Zeon fa cose brutte. Non solo vediamo una guerra a sorpresa, l’attacco a fazioni neutrali e altri crimini di guerra. Infatti, Zeon si distingue anche per atti di vero e proprio genocidio, che approfondiremo nel prossimo episodio. Per quanto le loro istanze di indipendenza siano comprensibili (specie a fronte del trattamento dei coloniali tenuto dalla Federazione), l’aver scelto un modus operandi brutale e violento azzera qualsiasi merito questa fazione possa avere. Quindi, Zeon passa inevitabilmente dalla parte del torto.

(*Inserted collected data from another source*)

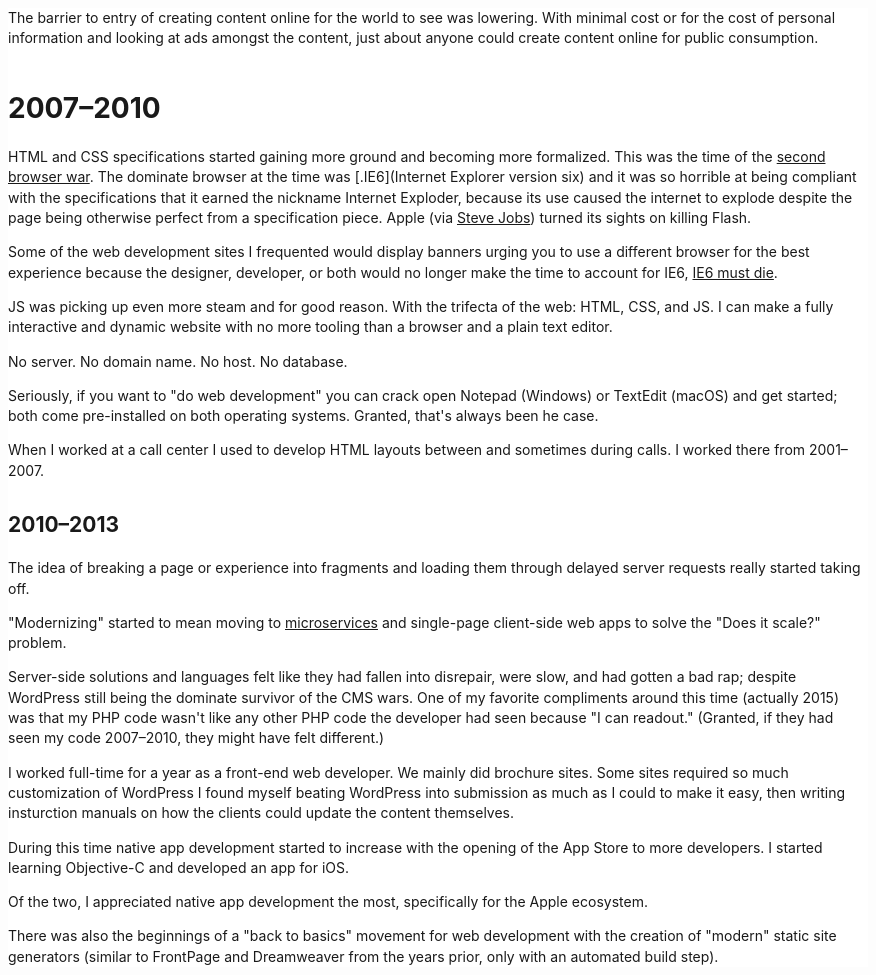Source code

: The barrier to entry of creating content online for the world to see was lowering. With minimal cost or for the cost of personal information and looking at ads amongst the content, just about anyone could create content online for public consumption.

# 2007–2010

HTML and CSS specifications started gaining more ground and becoming more formalized. This was the time of the [second browser war](https://en.wikipedia.org/wiki/Browser_wars). The dominate browser at the time was [.IE6](Internet Explorer version six) and it was so horrible at being compliant with the specifications that it earned the nickname Internet Exploder, because its use caused the internet to explode despite the page being otherwise perfect from a specification piece. Apple (via [Steve Jobs](https://en.wikipedia.org/wiki/Thoughts_on_Flash)) turned its sights on killing Flash.

Some of the web development sites I frequented would display banners urging you to use a different browser for the best experience because the designer, developer, or both would no longer make the time to account for IE6, [IE6 must die](http://www.ie6death.com).

JS was picking up even more steam and for good reason. With the trifecta of the web: HTML, CSS, and JS. I can make a fully interactive and dynamic website with no more tooling than a browser and a plain text editor. 

No server. No domain name. No host. No database.

Seriously, if you want to "do web development" you can crack open Notepad (Windows) or TextEdit (macOS) and get started; both come pre-installed on both operating systems. Granted, that's always been he case.

When I worked at a call center I used to develop HTML layouts between and sometimes during calls. I worked there from 2001–2007.

## 2010–2013

The idea of breaking a page or experience into fragments and loading them through delayed server requests really started taking off. 

"Modernizing" started to mean moving to [microservices](https://www.martinfowler.com/microservices/) and single-page client-side web apps to solve the "Does it scale?" problem. 

Server-side solutions and languages felt like they had fallen into disrepair, were slow, and had gotten a bad rap; despite WordPress still being the dominate survivor of the CMS wars. One of my favorite compliments around this time (actually 2015) was that my PHP code wasn't like any other PHP code the developer had seen because "I can readout." (Granted, if they had seen my code 2007–2010, they might have felt different.)

I worked full-time for a year as a front-end web developer. We mainly did brochure sites. Some sites required so much customization of WordPress I found myself beating WordPress into submission as much as I could to make it easy, then writing insturction manuals on how the clients could update the content themselves.

During this time native app development started to increase with the opening of the App Store to more developers. I started learning Objective-C and developed an app for iOS.

Of the two, I appreciated native app development the most, specifically for the Apple ecosystem.

There was also the beginnings of a "back to basics" movement for web development with the creation of "modern" static site generators (similar to FrontPage and Dreamweaver from the years prior, only with an automated build step).
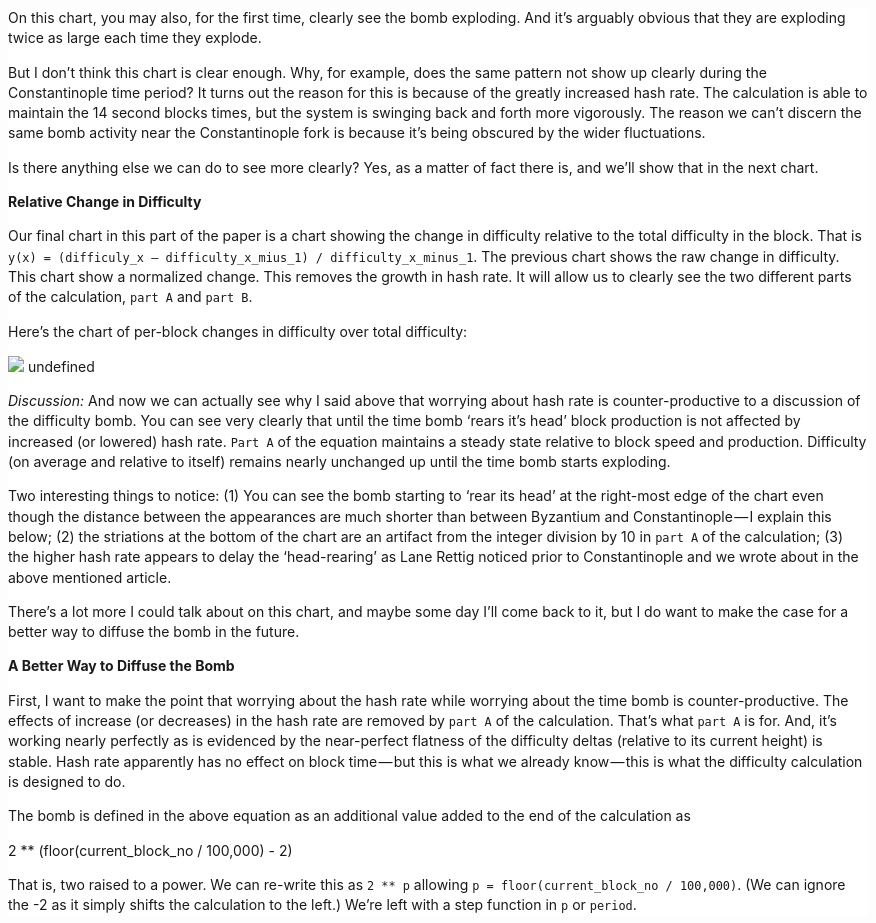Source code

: On this chart, you may also, for the first time, clearly see the bomb exploding. And it’s arguably obvious that they are exploding twice as large each time they explode.

But I don’t think this chart is clear enough. Why, for example, does the same pattern not show up clearly during the Constantinople time period? It turns out the reason for this is because of the greatly increased hash rate. The calculation is able to maintain the 14 second blocks times, but the system is swinging back and forth more vigorously. The reason we can’t discern the same bomb activity near the Constantinople fork is because it’s being obscured by the wider fluctuations.

Is there anything else we can do to see more clearly? Yes, as a matter of fact there is, and we’ll show that in the next chart.

**Relative Change in Difficulty**

Our final chart in this part of the paper is a chart showing the change in difficulty relative to the total difficulty in the block. That is `y(x) = (difficuly_x — difficulty_x_mius_1) / difficulty_x_minus_1`. The previous chart shows the raw change in difficulty. This chart show a normalized change. This removes the growth in hash rate. It will allow us to clearly see the two different parts of the calculation, `part A` and `part B`.

Here’s the chart of per-block changes in difficulty over total difficulty:

![](/blog/medium-posts/img/033-Its-Not-That-Difficult-006.png)
undefined

_Discussion:_ And now we can actually see why I said above that worrying about hash rate is counter-productive to a discussion of the difficulty bomb. You can see very clearly that until the time bomb ‘rears it’s head’ block production is not affected by increased (or lowered) hash rate. `Part A` of the equation maintains a steady state relative to block speed and production. Difficulty (on average and relative to itself) remains nearly unchanged up until the time bomb starts exploding.

Two interesting things to notice: (1) You can see the bomb starting to ‘rear its head’ at the right-most edge of the chart even though the distance between the appearances are much shorter than between Byzantium and Constantinople — I explain this below; (2) the striations at the bottom of the chart are an artifact from the integer division by 10 in `part A` of the calculation; (3) the higher hash rate appears to delay the ‘head-rearing’ as Lane Rettig noticed prior to Constantinople and we wrote about in the above mentioned article.

There’s a lot more I could talk about on this chart, and maybe some day I’ll come back to it, but I do want to make the case for a better way to diffuse the bomb in the future.

**A Better Way to Diffuse the Bomb**

First, I want to make the point that worrying about the hash rate while worrying about the time bomb is counter-productive. The effects of increase (or decreases) in the hash rate are removed by `part A` of the calculation. That’s what `part A` is for. And, it’s working nearly perfectly as is evidenced by the near-perfect flatness of the difficulty deltas (relative to its current height) is stable. Hash rate apparently has no effect on block time — but this is what we already know — this is what the difficulty calculation is designed to do.

The bomb is defined in the above equation as an additional value added to the end of the calculation as

2 \*\* (floor(current\_block\_no / 100,000) - 2)

That is, two raised to a power. We can re-write this as `2 ** p` allowing `p = floor(current_block_no / 100,000)`. (We can ignore the -2 as it simply shifts the calculation to the left.) We’re left with a step function in `p` or `period`.
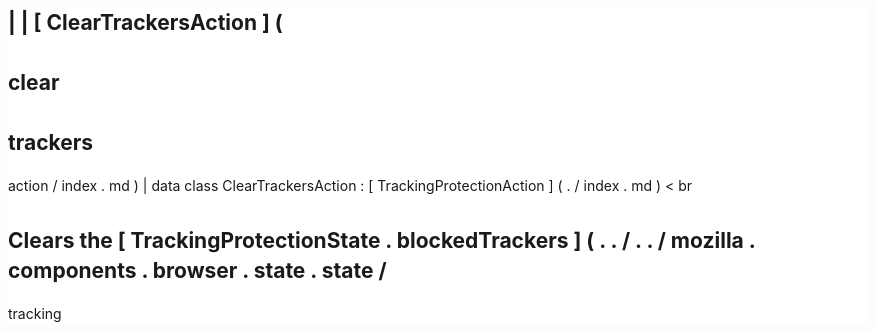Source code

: |
|
[
ClearTrackersAction
]
(
-
clear
-
trackers
-
action
/
index
.
md
)
|
data
class
ClearTrackersAction
:
[
TrackingProtectionAction
]
(
.
/
index
.
md
)
<
br
>
Clears
the
[
TrackingProtectionState
.
blockedTrackers
]
(
.
.
/
.
.
/
mozilla
.
components
.
browser
.
state
.
state
/
-
tracking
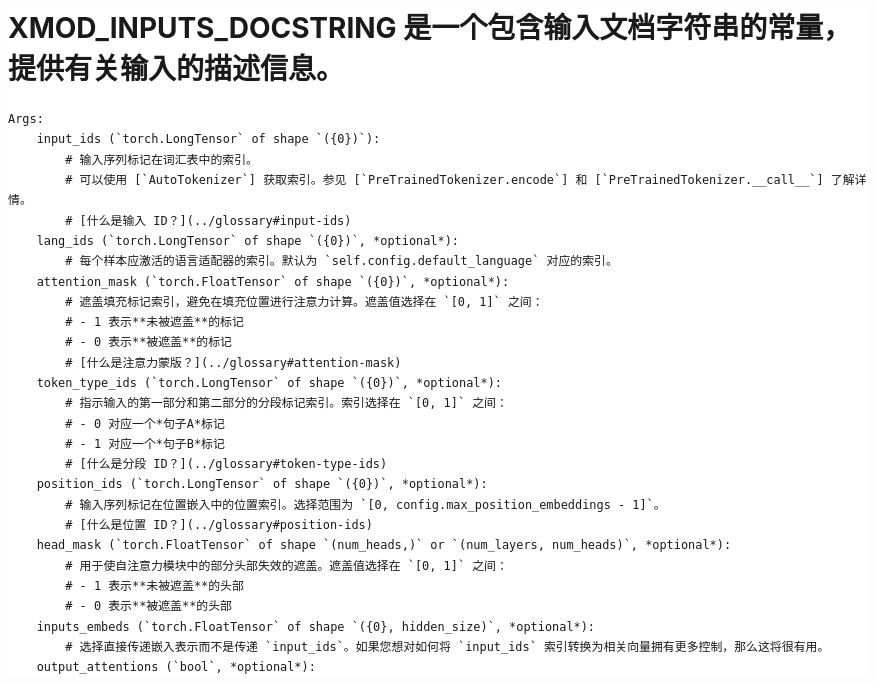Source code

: 

# XMOD_INPUTS_DOCSTRING 是一个包含输入文档字符串的常量，提供有关输入的描述信息。
    Args:
        input_ids (`torch.LongTensor` of shape `({0})`):
            # 输入序列标记在词汇表中的索引。
            # 可以使用 [`AutoTokenizer`] 获取索引。参见 [`PreTrainedTokenizer.encode`] 和 [`PreTrainedTokenizer.__call__`] 了解详情。
            # [什么是输入 ID？](../glossary#input-ids)
        lang_ids (`torch.LongTensor` of shape `({0})`, *optional*):
            # 每个样本应激活的语言适配器的索引。默认为 `self.config.default_language` 对应的索引。
        attention_mask (`torch.FloatTensor` of shape `({0})`, *optional*):
            # 遮盖填充标记索引，避免在填充位置进行注意力计算。遮盖值选择在 `[0, 1]` 之间：
            # - 1 表示**未被遮盖**的标记
            # - 0 表示**被遮盖**的标记
            # [什么是注意力蒙版？](../glossary#attention-mask)
        token_type_ids (`torch.LongTensor` of shape `({0})`, *optional*):
            # 指示输入的第一部分和第二部分的分段标记索引。索引选择在 `[0, 1]` 之间：
            # - 0 对应一个*句子A*标记
            # - 1 对应一个*句子B*标记
            # [什么是分段 ID？](../glossary#token-type-ids)
        position_ids (`torch.LongTensor` of shape `({0})`, *optional*):
            # 输入序列标记在位置嵌入中的位置索引。选择范围为 `[0, config.max_position_embeddings - 1]`。
            # [什么是位置 ID？](../glossary#position-ids)
        head_mask (`torch.FloatTensor` of shape `(num_heads,)` or `(num_layers, num_heads)`, *optional*):
            # 用于使自注意力模块中的部分头部失效的遮盖。遮盖值选择在 `[0, 1]` 之间：
            # - 1 表示**未被遮盖**的头部
            # - 0 表示**被遮盖**的头部
        inputs_embeds (`torch.FloatTensor` of shape `({0}, hidden_size)`, *optional*):
            # 选择直接传递嵌入表示而不是传递 `input_ids`。如果您想对如何将 `input_ids` 索引转换为相关向量拥有更多控制，那么这将很有用。
        output_attentions (`bool`, *optional*):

Non solo mostri: la complessità del nemico
Tuttavia Mobile Suit Gundam ci tiene a mostrare quanto la natura umana sia varia e complessa, e quanto nessuno schieramento sia fatto di soli buoni e soli cattivi. Per questa ragione, tra le file di Zeon troviamo non solo (tanti) sociopatici. Ci sono anche amorevoli padri di famiglia, soldati onorevoli che si preoccupano per i loro sottoposti, persone semplici che volevano solo migliorare la qualità della vita.
Di contro, tra il personale della Federazione Terrestre, insieme ai nobili e valorosi combattenti, ci sono anche soldati arroganti, traditori infami e meschini manipolatori.
L’umanità è varia e il provare a spiegarsi perché persone come noi siano state capaci di compiere gesta così terribili è una delle questioni più difficili che la filosofia sta provando ad affrontare da Norimberga in poi.
Purtroppo, se lo spettatore non ha i giusti strumenti di valutazione, vedrà la cosa come un “Zeon e Federazione sono sullo stesso piano morale”. Spesso, attratto dal fascino delle uniformi di Zeon (fascino che persino io subisco), lo spettatore finirà a parteggiare per i nazisti dello Universal Century. Colpevole di questo è anche una certa dose di manga, che vuole far passare gli Zeoniani come eroi fedeli alla patria. Secondo questa visione, l’unica colpa degli Zeoniani è quella di aver avuto come capi delle persone malvagie. Che è un po’ come molti giapponesi si giustificarono nel secondo dopoguerra.
Anche per queste ragioni, vorrei aiutare chiunque si avvicini al franchise al fine di averne una visione più consapevole.